The median age was 33.7 years. 29.1% of residents were under the age of 18 and 12.5% of residents were 65 years of age or older. For every 100 females there were 88.3 males, and for every 100 females age 18 and over there were 85.3 males age 18 and over.

Of these households, 43.7% had children under the age of 18 living in them. Of all households, 40.7% were married-couple households, 17.7% were households with a male householder and no spouse or partner present, and 33.7% were households with a female householder and no spouse or partner present. About 26.7% of all households were made up of individuals and 11.5% had someone living alone who was 65 years of age or older.

There were 1,015 housing units, of which 9.4% were vacant. The homeowner vacancy rate was 1.1% and the rental vacancy rate was 5.2%.

0.0% of residents lived in urban areas, while 100.0% lived in rural areas.

===2000 census===
As of the census of 2000, there was a population of 2,171, with 806 households and 559 families residing in the city. The population density was 955.6 PD/sqmi. There were 878 housing units at an average density of 386.5 /sqmi. The racial makeup of the city was 67.11% White, 21.19% African American, 0.46% Native American, 10.78% from other races, and 0.46% from two or more races. Hispanic or Latino of any race were 22.80% of the population.

There were 806 households, out of which 36.5% had children under the age of 18 living with them, 49.5% were married couples living together, 14.3% had a female householder with no husband present, and 30.6% were non-families. 27.9% of all households were made up of individuals, and 11.8% had someone living alone who was 65 years of age or older. The average household size was 2.69 and the average family size was 3.28.

In the city, the population was spread out, with 29.6% under the age of 18, 10.9% from 18 to 24, 29.4% from 25 to 44, 18.1% from 45 to 64, and 12.0% who were 65 years of age or older. The median age was 30 years. For every 100 females, there were 98.1 males. For every 100 females age 18 and over, there were 90.8 males.

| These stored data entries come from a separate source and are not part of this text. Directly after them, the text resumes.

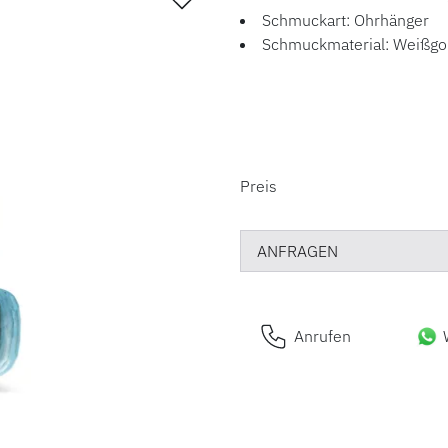
Schmuckart: Ohrhänger
Schmuckmaterial: Weißgo
PREISINFORM
Preis
ANFRAGEN
Anrufen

The median income for a household in the city was $29,238, and the median income for a family was $31,827. Males had a median income of $26,184 versus $19,602 for females. The per capita income for the city was $12,455. About 14.9% of families and 22.9% of the population were below the poverty line, including 28.6% of those under age 18 and 15.3% of those age 65 or over.

==Economy==
Bells is home to the PictSweet Farms headquarters. The Pictsweet Company is currently owned and managed by three generations of the Tankersley family and sells frozen vegetables through both retail and food service outlets across the United States. They are a major employer in the Bells area.